今回の研究は、65歳以上の3,670人を25年間追跡調査し、耳の聞こえ具合がとても悪い人、やや悪い人、悪くない人の認知機能との関連性を検証しました。 耳の聞こえが悪い人では、補聴器の使用の有無によって、認知機能が異なるかも検証しました。

 

◆耳の聞こえが悪い人は認知機能が低く、補聴器を付けていると予防できるかもしれない

以下の結果が得られました。

主観的に難聴である人は、年齢、性別、教育歴とは独立して、ベースラインのMMSEスコアがより低く(β=-0.69、p<.001)、25年間の追跡期間でより大きく減少することと関連した(β=-0.04、p=.01)。

25年間の追跡期間におけるMMSEスコアの変化率は、難聴で補聴器を使用していない人と対照群の間で差が見られた(β=-0.06、p<.001)。

対照的に、難聴で補聴器を使用している人は対照群と認知機能の低下について差は見られなかった(β=0.07、p=0.08)。

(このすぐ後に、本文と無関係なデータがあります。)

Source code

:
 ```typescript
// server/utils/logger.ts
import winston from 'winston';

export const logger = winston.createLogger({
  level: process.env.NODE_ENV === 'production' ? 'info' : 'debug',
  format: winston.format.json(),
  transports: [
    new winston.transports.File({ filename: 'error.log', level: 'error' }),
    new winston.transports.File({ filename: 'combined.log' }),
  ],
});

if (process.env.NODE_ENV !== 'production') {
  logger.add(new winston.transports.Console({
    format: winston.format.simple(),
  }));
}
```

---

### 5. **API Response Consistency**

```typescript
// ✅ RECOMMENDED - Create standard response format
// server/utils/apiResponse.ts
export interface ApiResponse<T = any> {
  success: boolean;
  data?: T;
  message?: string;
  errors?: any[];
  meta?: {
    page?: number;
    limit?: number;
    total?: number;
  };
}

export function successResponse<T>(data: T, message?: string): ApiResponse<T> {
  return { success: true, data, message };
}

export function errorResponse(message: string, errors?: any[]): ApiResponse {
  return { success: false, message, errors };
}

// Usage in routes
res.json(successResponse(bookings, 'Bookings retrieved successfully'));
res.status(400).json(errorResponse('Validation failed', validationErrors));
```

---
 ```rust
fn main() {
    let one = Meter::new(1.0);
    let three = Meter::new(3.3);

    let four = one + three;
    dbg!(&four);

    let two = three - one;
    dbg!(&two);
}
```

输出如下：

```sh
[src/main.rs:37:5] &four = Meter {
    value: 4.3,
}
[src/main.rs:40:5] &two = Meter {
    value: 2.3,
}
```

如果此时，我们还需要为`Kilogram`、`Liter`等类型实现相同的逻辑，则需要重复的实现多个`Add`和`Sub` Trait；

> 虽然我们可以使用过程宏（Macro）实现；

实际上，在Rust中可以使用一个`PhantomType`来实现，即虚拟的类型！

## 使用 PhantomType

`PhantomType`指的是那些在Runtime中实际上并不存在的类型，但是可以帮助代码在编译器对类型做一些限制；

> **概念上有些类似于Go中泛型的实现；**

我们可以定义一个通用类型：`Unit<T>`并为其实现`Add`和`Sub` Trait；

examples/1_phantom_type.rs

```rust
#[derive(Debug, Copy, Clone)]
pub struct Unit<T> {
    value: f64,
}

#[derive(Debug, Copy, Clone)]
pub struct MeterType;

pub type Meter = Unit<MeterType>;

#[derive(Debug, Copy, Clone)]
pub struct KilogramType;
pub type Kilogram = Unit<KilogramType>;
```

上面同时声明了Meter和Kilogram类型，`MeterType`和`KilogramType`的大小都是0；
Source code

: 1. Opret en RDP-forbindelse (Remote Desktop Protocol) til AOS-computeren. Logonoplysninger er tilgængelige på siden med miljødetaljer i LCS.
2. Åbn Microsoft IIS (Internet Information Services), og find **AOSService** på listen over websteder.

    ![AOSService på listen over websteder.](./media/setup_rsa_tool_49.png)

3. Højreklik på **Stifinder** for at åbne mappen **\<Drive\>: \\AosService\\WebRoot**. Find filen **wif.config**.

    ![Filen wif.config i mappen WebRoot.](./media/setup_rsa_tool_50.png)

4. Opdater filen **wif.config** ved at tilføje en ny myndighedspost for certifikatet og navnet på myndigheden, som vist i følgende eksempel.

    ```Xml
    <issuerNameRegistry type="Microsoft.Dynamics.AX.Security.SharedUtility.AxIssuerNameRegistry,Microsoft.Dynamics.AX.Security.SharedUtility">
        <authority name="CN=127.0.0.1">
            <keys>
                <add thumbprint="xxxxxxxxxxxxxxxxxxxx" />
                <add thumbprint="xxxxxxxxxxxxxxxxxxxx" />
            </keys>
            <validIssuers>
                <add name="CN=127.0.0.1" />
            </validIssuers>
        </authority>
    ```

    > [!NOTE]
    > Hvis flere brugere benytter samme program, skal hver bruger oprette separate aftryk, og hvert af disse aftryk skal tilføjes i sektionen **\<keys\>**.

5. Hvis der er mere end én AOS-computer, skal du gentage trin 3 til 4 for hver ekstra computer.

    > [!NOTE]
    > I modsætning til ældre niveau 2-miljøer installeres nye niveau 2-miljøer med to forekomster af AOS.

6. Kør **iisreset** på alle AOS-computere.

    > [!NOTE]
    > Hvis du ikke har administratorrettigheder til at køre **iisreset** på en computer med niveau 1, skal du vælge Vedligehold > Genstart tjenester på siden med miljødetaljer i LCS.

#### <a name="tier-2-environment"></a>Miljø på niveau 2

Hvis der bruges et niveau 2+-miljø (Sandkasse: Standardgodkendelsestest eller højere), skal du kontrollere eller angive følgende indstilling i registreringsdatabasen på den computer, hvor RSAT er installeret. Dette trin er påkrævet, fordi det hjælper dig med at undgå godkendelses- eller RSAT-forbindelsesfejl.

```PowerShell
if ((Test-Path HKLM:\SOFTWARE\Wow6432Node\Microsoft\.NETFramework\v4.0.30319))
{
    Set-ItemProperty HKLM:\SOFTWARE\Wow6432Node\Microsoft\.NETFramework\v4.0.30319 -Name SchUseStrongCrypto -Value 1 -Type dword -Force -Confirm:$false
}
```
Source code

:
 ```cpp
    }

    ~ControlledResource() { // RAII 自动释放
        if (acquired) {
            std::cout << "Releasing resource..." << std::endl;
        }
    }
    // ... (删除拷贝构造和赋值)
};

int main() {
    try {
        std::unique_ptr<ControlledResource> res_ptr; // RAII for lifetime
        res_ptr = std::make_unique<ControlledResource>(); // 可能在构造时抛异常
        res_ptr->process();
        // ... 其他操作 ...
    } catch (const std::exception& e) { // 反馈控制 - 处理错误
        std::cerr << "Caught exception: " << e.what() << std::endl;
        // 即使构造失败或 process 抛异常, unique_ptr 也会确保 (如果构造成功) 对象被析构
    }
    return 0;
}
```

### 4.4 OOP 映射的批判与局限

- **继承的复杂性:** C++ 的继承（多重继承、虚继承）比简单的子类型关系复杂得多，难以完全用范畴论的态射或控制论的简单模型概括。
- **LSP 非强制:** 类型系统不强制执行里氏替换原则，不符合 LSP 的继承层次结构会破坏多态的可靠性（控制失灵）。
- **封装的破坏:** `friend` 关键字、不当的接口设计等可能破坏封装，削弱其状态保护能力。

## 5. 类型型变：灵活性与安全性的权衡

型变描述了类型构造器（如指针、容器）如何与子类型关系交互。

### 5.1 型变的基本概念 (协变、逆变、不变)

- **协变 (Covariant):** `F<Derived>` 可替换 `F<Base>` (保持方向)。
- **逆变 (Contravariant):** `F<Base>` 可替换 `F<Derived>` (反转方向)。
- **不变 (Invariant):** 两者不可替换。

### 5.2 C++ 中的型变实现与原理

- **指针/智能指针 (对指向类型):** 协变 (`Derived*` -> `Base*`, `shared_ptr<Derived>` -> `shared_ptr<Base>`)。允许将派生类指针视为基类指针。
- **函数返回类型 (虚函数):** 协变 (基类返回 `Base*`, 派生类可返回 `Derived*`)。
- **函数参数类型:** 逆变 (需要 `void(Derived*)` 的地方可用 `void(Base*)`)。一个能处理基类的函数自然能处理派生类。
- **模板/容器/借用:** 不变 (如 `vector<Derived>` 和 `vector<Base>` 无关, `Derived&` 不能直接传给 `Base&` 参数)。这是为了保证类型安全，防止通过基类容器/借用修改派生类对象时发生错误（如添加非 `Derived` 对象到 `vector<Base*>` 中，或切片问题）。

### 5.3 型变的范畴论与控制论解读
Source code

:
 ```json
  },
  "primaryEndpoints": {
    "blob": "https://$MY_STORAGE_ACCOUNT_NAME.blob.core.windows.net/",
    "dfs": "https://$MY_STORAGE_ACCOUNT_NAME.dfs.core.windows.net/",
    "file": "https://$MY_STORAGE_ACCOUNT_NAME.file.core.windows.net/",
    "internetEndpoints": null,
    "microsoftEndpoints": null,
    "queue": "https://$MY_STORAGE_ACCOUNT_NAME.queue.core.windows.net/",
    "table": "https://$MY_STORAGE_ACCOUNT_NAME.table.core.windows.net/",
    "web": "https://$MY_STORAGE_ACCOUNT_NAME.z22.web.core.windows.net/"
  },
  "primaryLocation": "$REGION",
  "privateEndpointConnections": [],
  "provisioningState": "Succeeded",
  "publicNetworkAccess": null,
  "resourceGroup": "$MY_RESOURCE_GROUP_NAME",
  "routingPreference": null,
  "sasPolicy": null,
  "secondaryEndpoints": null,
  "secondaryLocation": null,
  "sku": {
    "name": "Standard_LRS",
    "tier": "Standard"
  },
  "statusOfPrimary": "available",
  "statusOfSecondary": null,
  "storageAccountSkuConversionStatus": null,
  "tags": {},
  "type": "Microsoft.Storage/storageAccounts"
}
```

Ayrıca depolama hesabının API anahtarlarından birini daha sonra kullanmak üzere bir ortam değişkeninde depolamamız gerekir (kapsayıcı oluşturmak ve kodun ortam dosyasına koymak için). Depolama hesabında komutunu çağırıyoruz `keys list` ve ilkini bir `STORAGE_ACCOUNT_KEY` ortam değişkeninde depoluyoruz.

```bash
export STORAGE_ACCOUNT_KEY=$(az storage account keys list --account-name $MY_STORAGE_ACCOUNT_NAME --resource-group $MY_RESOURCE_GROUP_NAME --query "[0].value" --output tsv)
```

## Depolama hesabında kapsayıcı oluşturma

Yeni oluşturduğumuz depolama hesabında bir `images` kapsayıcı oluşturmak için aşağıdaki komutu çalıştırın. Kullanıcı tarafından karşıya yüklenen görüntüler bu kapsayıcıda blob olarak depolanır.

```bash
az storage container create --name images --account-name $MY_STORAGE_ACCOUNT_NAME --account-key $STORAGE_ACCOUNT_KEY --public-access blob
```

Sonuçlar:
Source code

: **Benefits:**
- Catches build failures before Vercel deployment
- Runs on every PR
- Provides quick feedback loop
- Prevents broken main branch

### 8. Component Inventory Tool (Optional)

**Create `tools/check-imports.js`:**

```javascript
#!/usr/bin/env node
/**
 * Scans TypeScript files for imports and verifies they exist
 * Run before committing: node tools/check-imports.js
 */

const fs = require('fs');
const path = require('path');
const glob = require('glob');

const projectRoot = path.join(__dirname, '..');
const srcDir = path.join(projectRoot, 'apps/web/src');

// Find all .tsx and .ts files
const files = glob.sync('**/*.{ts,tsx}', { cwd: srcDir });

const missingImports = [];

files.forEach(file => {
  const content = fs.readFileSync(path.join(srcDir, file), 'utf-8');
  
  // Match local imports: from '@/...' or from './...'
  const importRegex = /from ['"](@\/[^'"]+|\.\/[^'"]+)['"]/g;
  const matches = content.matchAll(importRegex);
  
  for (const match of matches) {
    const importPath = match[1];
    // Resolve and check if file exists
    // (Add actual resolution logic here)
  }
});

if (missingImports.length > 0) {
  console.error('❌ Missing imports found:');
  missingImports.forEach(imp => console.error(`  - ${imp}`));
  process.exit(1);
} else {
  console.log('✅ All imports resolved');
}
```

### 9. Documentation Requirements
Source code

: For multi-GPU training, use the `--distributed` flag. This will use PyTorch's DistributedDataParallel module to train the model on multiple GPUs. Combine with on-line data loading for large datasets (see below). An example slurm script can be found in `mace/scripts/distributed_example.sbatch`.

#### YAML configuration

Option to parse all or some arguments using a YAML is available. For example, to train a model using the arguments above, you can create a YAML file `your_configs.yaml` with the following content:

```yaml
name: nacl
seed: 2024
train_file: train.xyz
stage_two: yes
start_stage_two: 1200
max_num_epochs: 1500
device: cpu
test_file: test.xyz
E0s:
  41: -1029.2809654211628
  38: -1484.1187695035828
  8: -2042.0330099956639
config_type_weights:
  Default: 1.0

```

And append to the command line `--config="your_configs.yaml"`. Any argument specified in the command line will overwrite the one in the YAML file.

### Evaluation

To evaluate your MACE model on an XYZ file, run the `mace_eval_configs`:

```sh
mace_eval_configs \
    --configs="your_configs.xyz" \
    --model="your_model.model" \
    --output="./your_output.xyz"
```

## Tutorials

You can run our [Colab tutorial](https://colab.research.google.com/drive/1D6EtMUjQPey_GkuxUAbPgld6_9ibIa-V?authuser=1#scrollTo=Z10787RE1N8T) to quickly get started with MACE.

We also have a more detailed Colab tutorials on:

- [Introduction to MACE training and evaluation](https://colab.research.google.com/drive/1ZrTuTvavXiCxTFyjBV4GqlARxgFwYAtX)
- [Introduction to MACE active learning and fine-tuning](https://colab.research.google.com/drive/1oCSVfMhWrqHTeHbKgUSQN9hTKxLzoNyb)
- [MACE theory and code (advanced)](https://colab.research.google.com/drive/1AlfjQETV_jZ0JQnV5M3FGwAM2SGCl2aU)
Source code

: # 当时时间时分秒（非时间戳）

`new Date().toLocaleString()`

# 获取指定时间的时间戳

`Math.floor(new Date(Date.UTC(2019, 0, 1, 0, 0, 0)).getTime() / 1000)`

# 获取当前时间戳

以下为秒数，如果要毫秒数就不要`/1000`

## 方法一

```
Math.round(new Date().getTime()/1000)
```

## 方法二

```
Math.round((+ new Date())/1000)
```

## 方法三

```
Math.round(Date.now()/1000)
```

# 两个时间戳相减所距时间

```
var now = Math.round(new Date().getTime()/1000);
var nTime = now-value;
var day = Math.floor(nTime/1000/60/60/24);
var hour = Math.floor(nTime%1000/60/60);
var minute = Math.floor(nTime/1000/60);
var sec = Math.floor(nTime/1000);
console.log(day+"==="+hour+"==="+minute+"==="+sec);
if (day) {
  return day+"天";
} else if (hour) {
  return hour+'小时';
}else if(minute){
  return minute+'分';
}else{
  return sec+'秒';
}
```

耳の聞こえ具合が悪い人は認知機能が大きく下がる傾向が見られましたが、補聴器を付けている場合は、聞こえ具合が悪くない人と同様の傾向を示していました

 

耳の聞こえ具合によって、認知機能の低下が変化する可能性があるという結果でした。この研究の方法では、補聴器をつけて認知機能低下を予防することができるかどうかは確かにはわかりませんが、さらに研究が進めば明らかになってくるかもしれません。

執筆者

Shuhei Fujimoto

参考文献

Self-Reported Hearing Loss, Hearing Aids, and Cognitive Decline in Elderly Adults: A 25-Year Study.

J Am Geriatr Soc. 2015 Oct

[PMID: 26480972]

※本ページの記事は、医療・医学に関する理解・知識を深めるためのものであり、特定の治療法・医学的見解を支持・推奨するものではありません。